→ DATA FOR THIS TASK

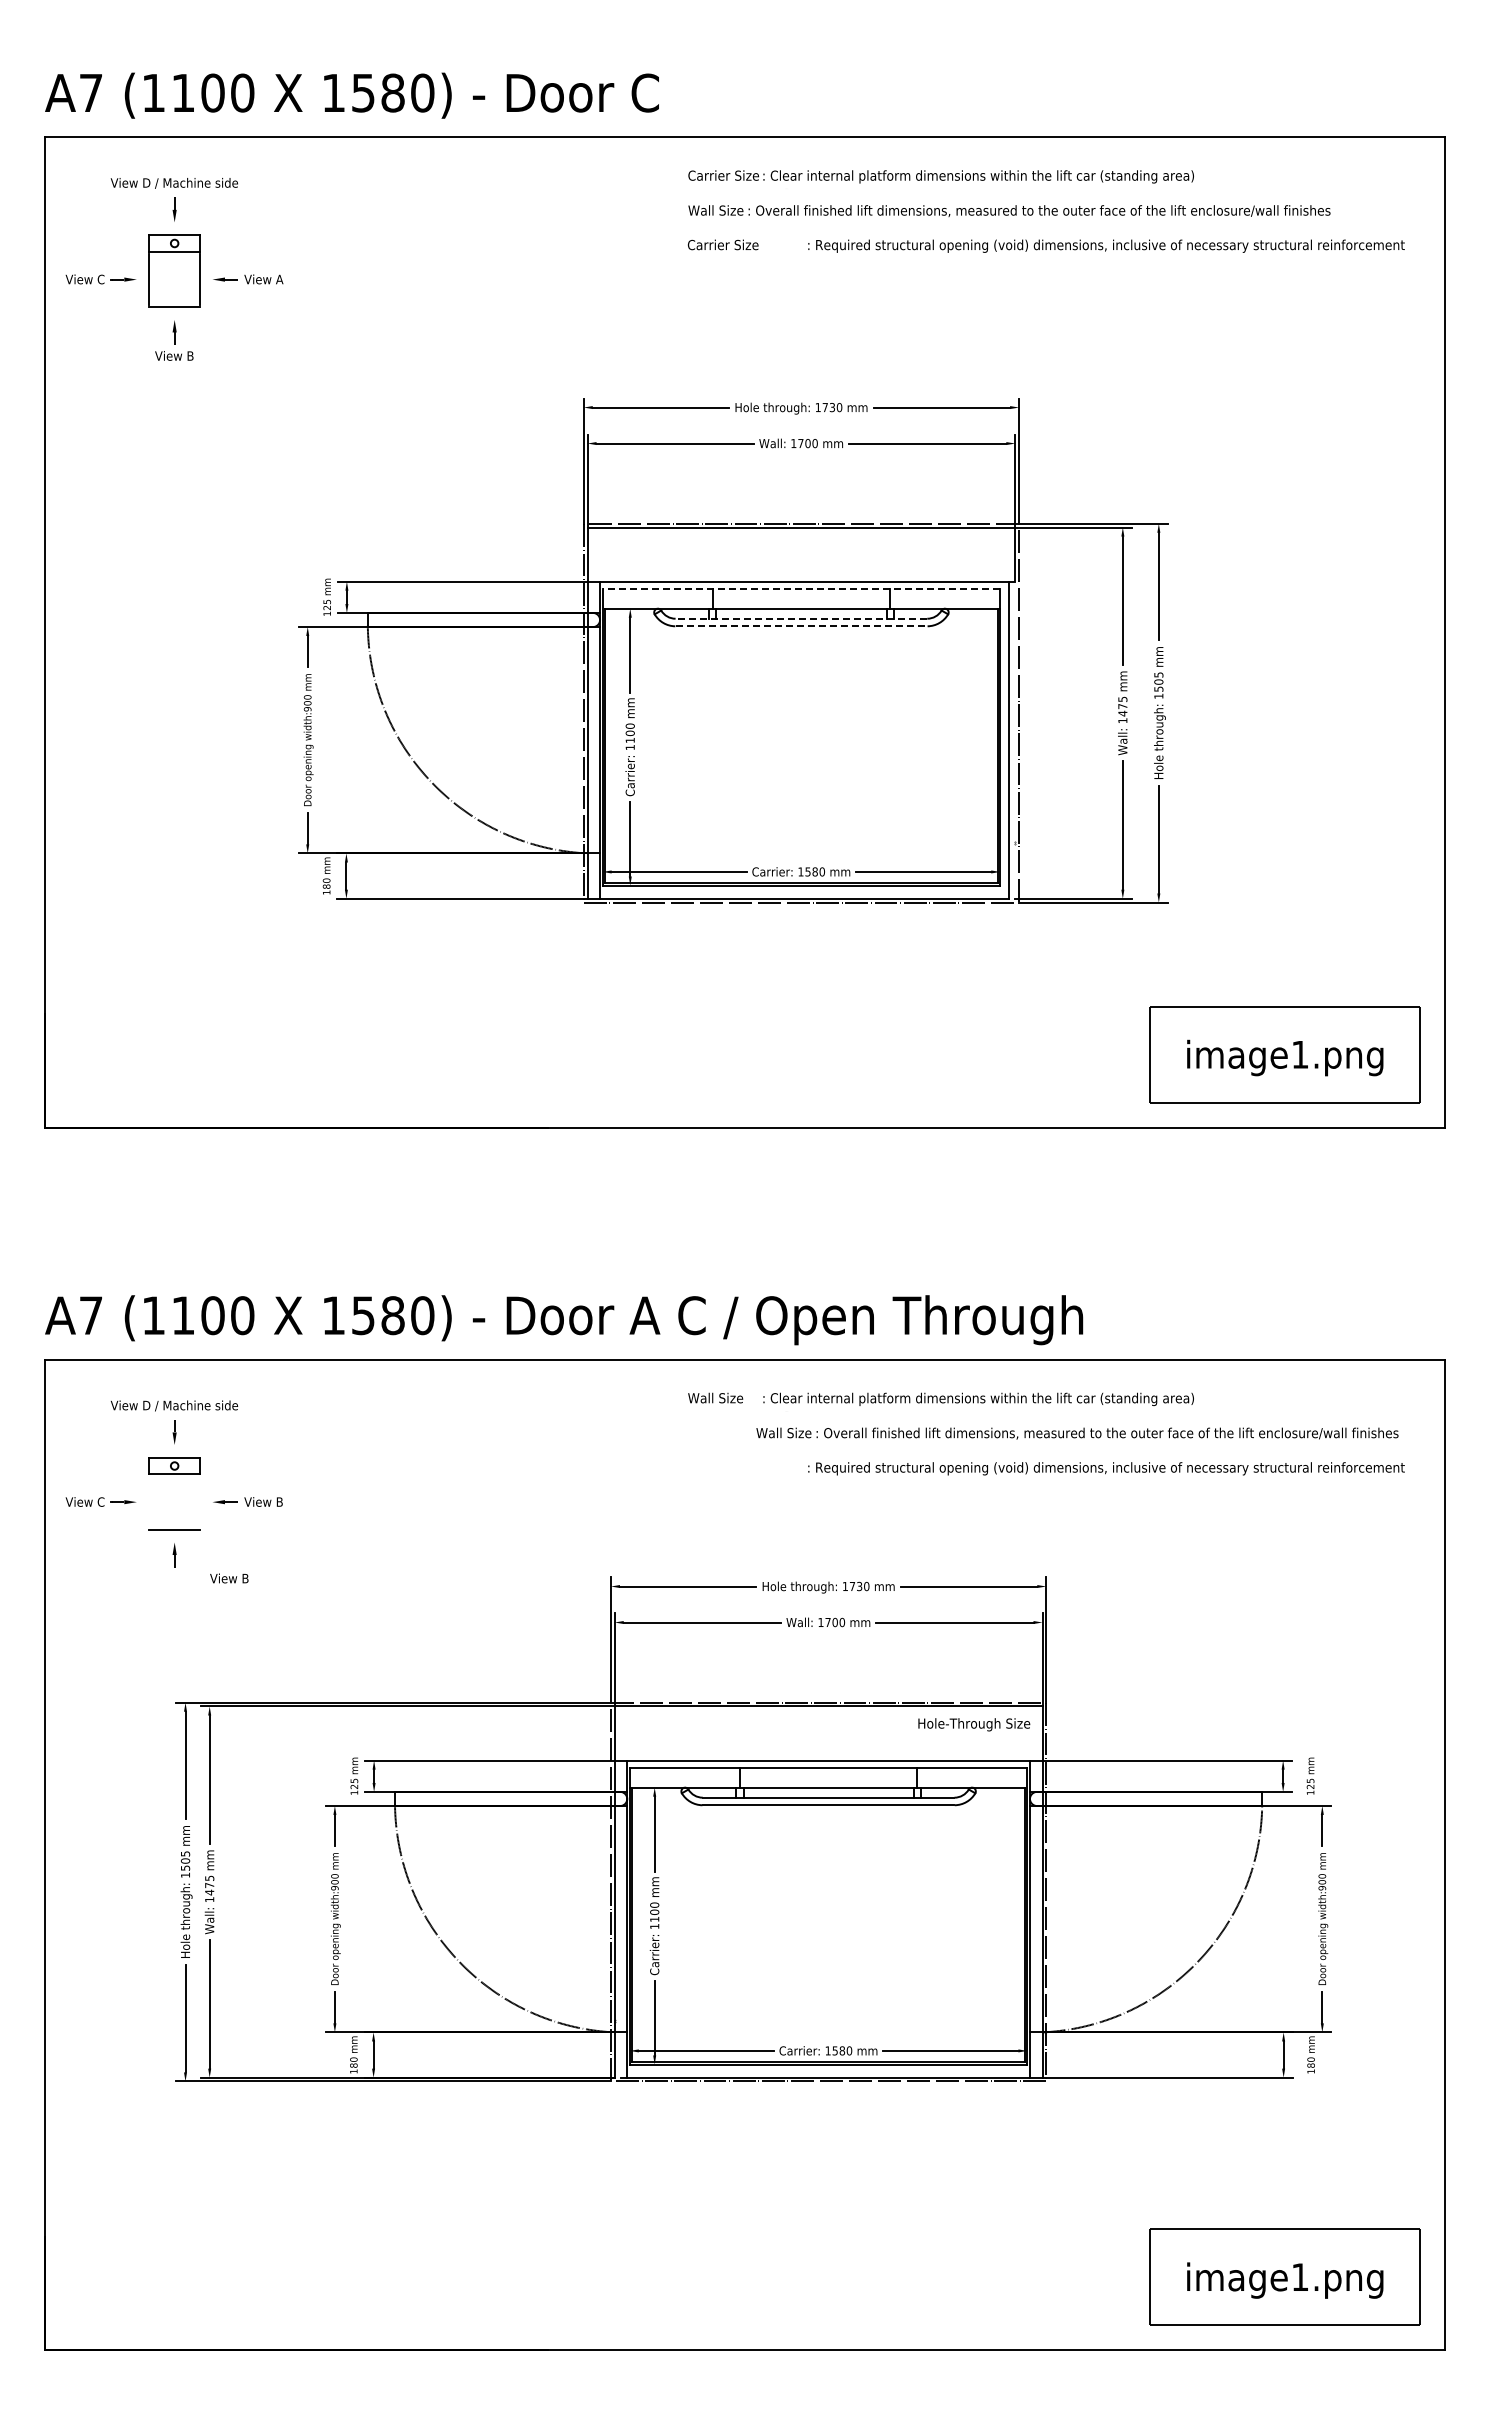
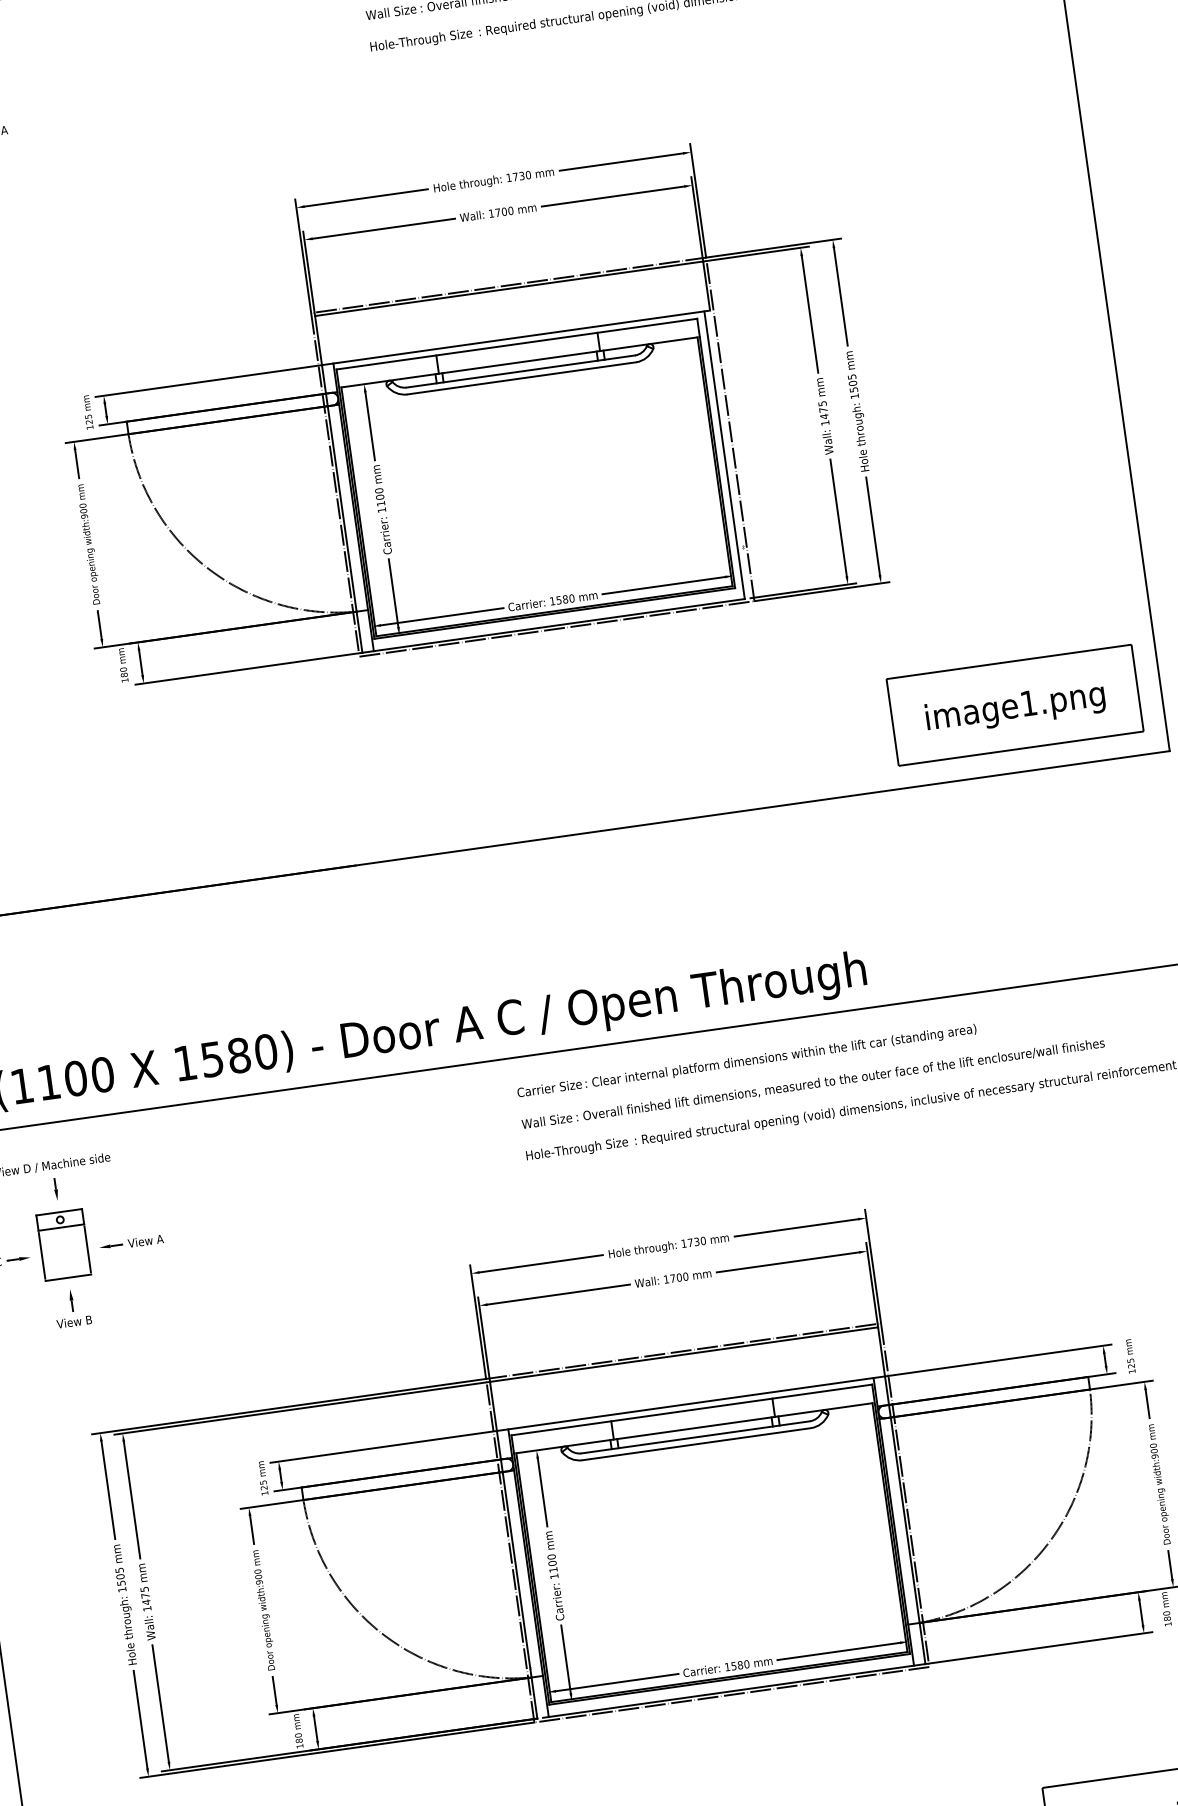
text: (743, 245) -> (420, 40), Carrier Size -> Hole-Through Size
line: (801, 588) -> (516, 344), dashed -> solid
line: (801, 618) -> (520, 371), dashed -> solid
line: (801, 626) -> (521, 378), dashed -> solid
text: (723, 1397) -> (549, 1087), Wall Size -> Carrier Size
text: (1077, 1433) -> (813, 1083), moved
line: (149, 1501) -> (41, 1255), added
line: (199, 1501) -> (87, 1248), added
text: (279, 1501) -> (159, 1238), View B -> View A
text: (229, 1578) -> (74, 1321), moved
text: (974, 1724) -> (577, 1149), moved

→ ABOUT THIS TASK
Could you output the lines above, exactly as written, from the one containing "text: (229, 1578) -> (74, 1321), moved" through the last, with both ends included and no others?

→ SOLUTION FOR THIS PROBLEM
text: (229, 1578) -> (74, 1321), moved
text: (974, 1724) -> (577, 1149), moved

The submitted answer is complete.